Understand Treatment Options: Learn about the different administration methods—ofatumumab is a monthly subcutaneous injection you can self-administer at home, while teriflunomide is a daily oral medication. Consider which approach best fits your lifestyle and preferences.

Monitor for Side Effects: Be aware of potential side effects with each medication. Ofatumumab may cause injection-related reactions, especially early in treatment, while teriflunomide may cause hair loss. Report any concerns to your healthcare team.

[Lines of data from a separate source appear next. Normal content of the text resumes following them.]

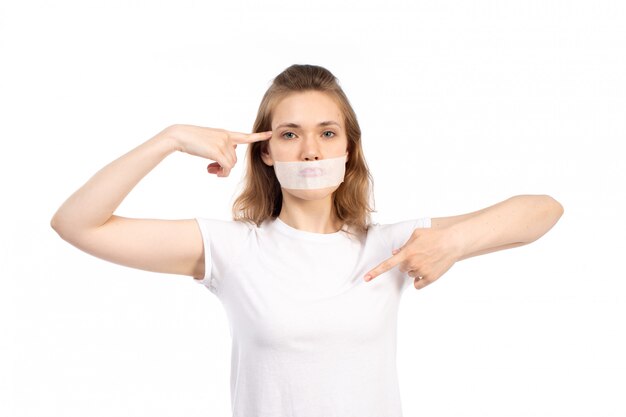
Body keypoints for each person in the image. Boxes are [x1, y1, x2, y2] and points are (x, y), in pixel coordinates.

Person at [51, 64, 564, 416]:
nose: (312, 151)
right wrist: (169, 138)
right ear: (266, 152)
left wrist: (453, 242)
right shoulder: (231, 250)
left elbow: (543, 211)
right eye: (290, 134)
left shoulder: (390, 244)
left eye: (328, 132)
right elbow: (77, 224)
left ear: (349, 149)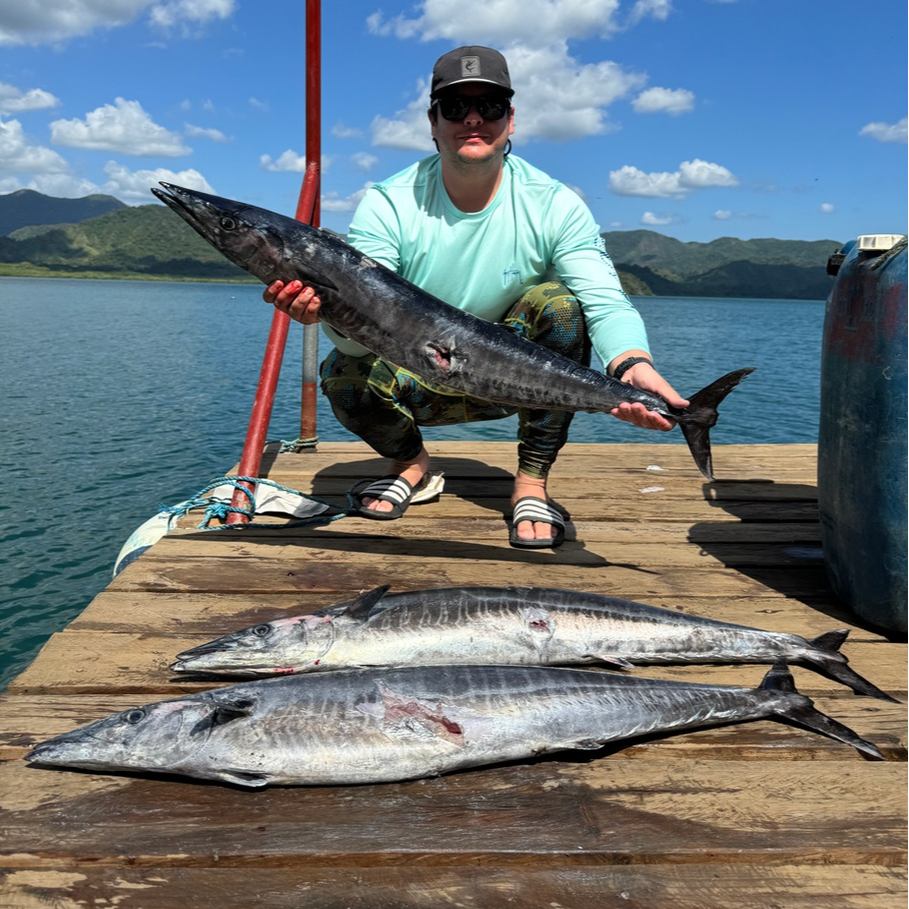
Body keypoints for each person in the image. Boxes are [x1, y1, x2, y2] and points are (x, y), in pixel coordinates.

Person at [264, 45, 688, 549]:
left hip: (516, 377)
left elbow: (604, 299)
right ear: (432, 120)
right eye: (454, 107)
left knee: (561, 306)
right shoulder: (389, 202)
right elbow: (361, 335)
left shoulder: (553, 204)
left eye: (488, 107)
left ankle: (531, 482)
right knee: (342, 374)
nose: (472, 119)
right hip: (414, 371)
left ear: (511, 120)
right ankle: (410, 464)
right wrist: (326, 313)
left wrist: (631, 363)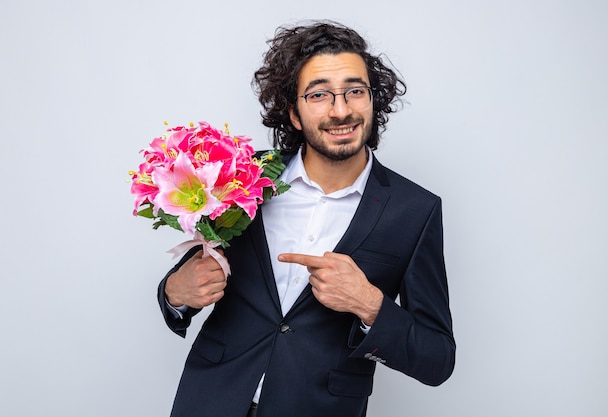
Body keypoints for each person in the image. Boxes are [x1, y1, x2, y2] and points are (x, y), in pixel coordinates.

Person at [157, 20, 455, 417]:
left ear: (372, 100)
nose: (341, 110)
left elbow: (437, 360)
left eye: (355, 91)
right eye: (319, 95)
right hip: (210, 399)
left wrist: (369, 304)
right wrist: (176, 292)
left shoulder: (415, 210)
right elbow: (185, 286)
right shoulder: (243, 177)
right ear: (293, 113)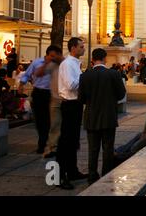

Regular Monitoring: Regardless of which treatment you choose, commit to regular follow-up and MRI monitoring as recommended by your neurologist. Early detection of disease activity allows for timely treatment adjustments.

Shared Decision-Making: Work collaboratively with your healthcare team to make treatment decisions that align with your goals, values, and lifestyle while considering the latest evidence about treatment efficacy and safety.

Source Information

Original Article Title: "Efficacy and safety of ofatumumab in recently diagnosed, treatment-naive patients with multiple sclerosis: Results from ASCLEPIOS I and II"

Authors: Jutta Gärtner, Stephen L Hauser, Amit Bar-Or, Xavier Montalban, Jeffrey A Cohen, Anne H Cross, Kumaran Deiva, Habib Ganjgahi, Dieter A Häring, Bingbing Li, Ratnakar Pingili, Krishnan Ramanathan, Wendy Su, Roman Willi, Bernd Kieseier, Ludwig Kappos

Publication: Multiple Sclerosis Journal, 2022, Vol. 28(10) 1562–1575

Note: This patient-friendly article is based on peer-reviewed research from the ASCLEPIOS I and II clinical trials, which are registered at ClinicalTrials.gov (NCT02792218 and NCT02792231).